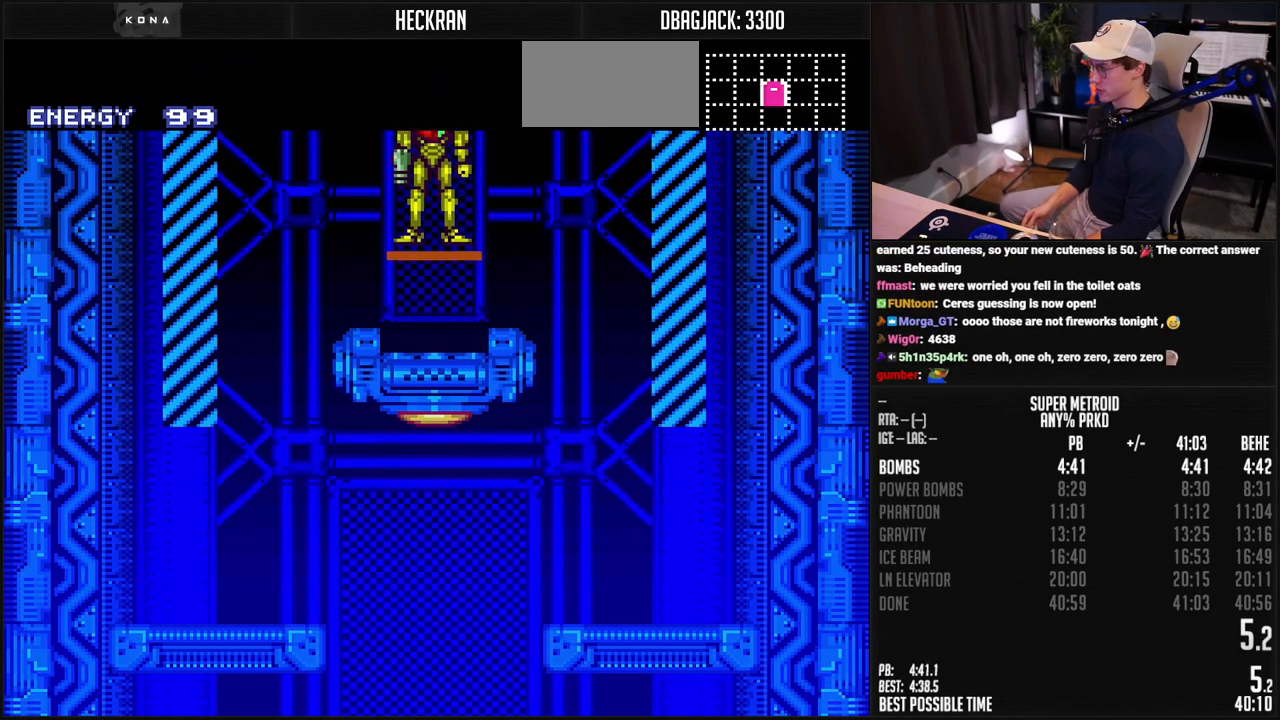
{"buttons": ["A", "B", "DPAD_RIGHT"], "events": []}
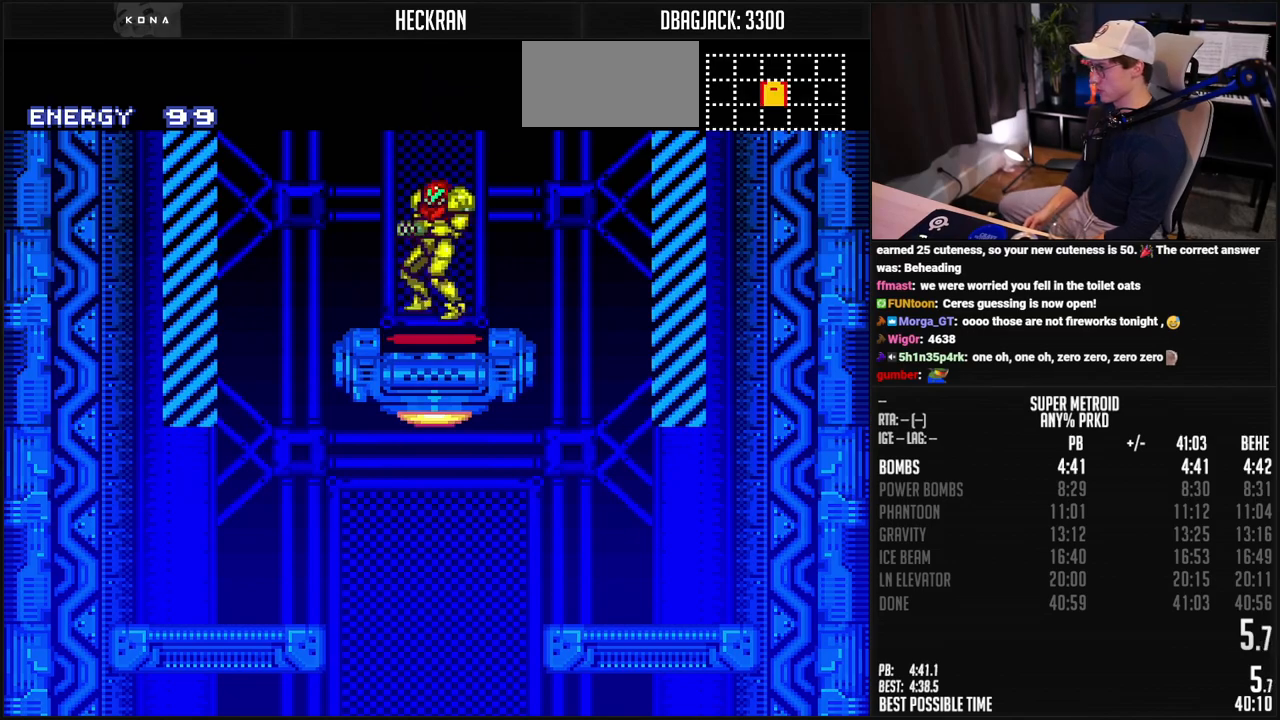
{"buttons": ["A", "B", "X", "L1", "DPAD_RIGHT"], "events": [[67, "A", "up"], [101, "B", "up"], [201, "B", "down"], [218, "DPAD_RIGHT", "up"], [268, "DPAD_LEFT", "down"], [301, "L1", "down"], [385, "DPAD_LEFT", "up"], [418, "X", "down"], [435, "DPAD_RIGHT", "down"], [485, "A", "down"]]}
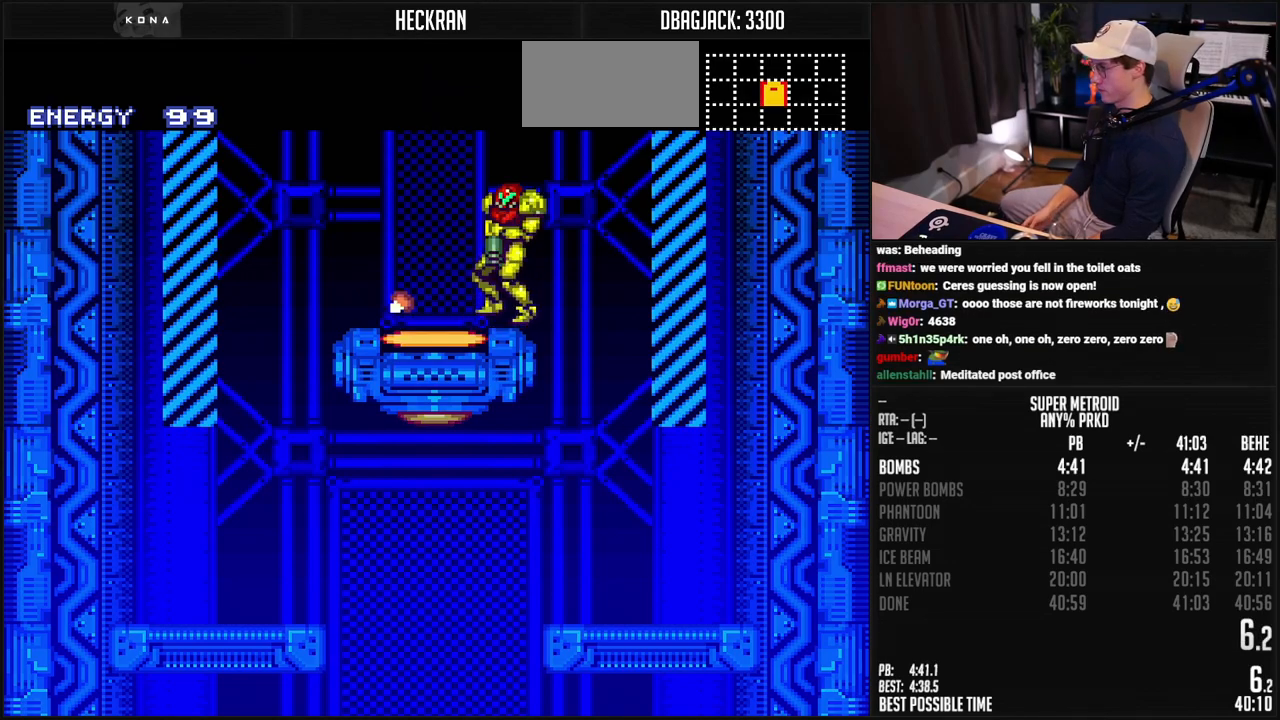
{"buttons": ["B", "DPAD_LEFT"], "events": [[51, "A", "up"], [51, "L1", "up"], [51, "X", "up"], [84, "B", "up"], [184, "B", "down"], [284, "DPAD_RIGHT", "up"], [351, "DPAD_LEFT", "down"]]}
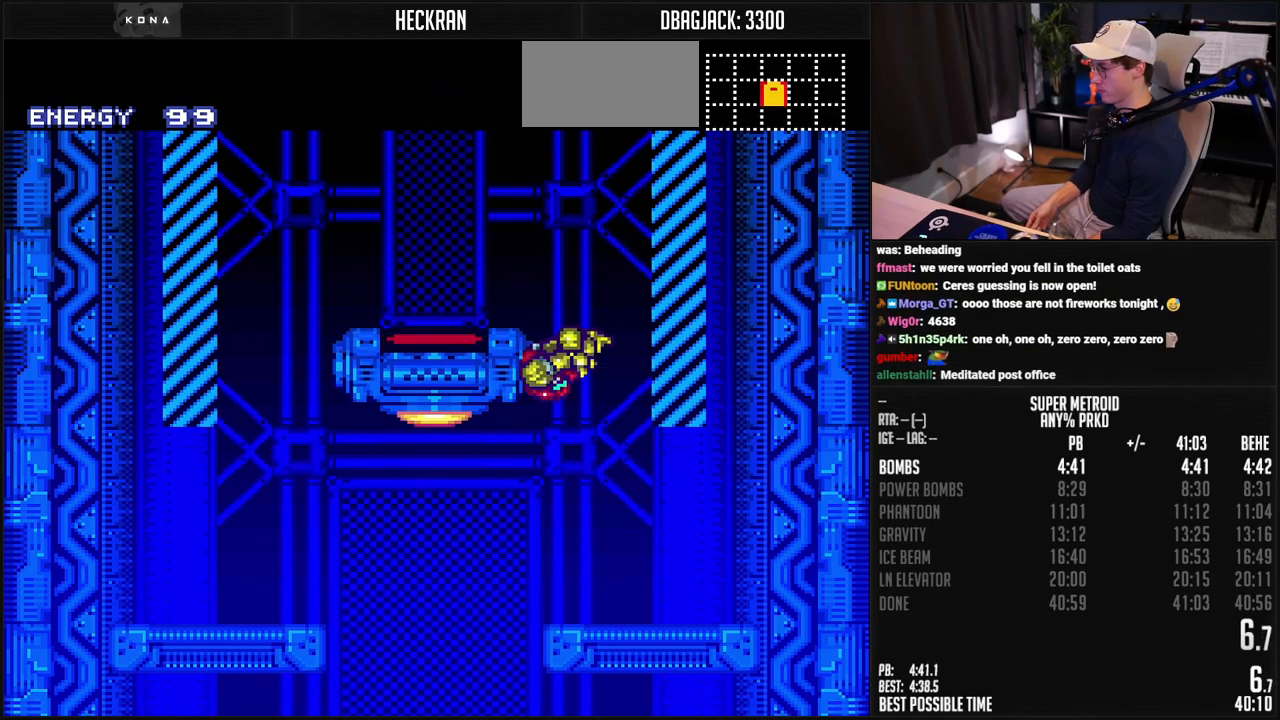
{"buttons": ["B", "DPAD_RIGHT"], "events": [[300, "DPAD_RIGHT", "down"], [434, "DPAD_LEFT", "up"]]}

## Try it
Restate the listing above word for word. Leave the images out.

## Response to this exercise
{"buttons": ["A", "B", "DPAD_RIGHT"], "events": []}
{"buttons": ["A", "B", "X", "L1", "DPAD_RIGHT"], "events": [[67, "A", "up"], [101, "B", "up"], [201, "B", "down"], [218, "DPAD_RIGHT", "up"], [268, "DPAD_LEFT", "down"], [301, "L1", "down"], [385, "DPAD_LEFT", "up"], [418, "X", "down"], [435, "DPAD_RIGHT", "down"], [485, "A", "down"]]}
{"buttons": ["B", "DPAD_LEFT"], "events": [[51, "A", "up"], [51, "L1", "up"], [51, "X", "up"], [84, "B", "up"], [184, "B", "down"], [284, "DPAD_RIGHT", "up"], [351, "DPAD_LEFT", "down"]]}
{"buttons": ["B", "DPAD_RIGHT"], "events": [[300, "DPAD_RIGHT", "down"], [434, "DPAD_LEFT", "up"]]}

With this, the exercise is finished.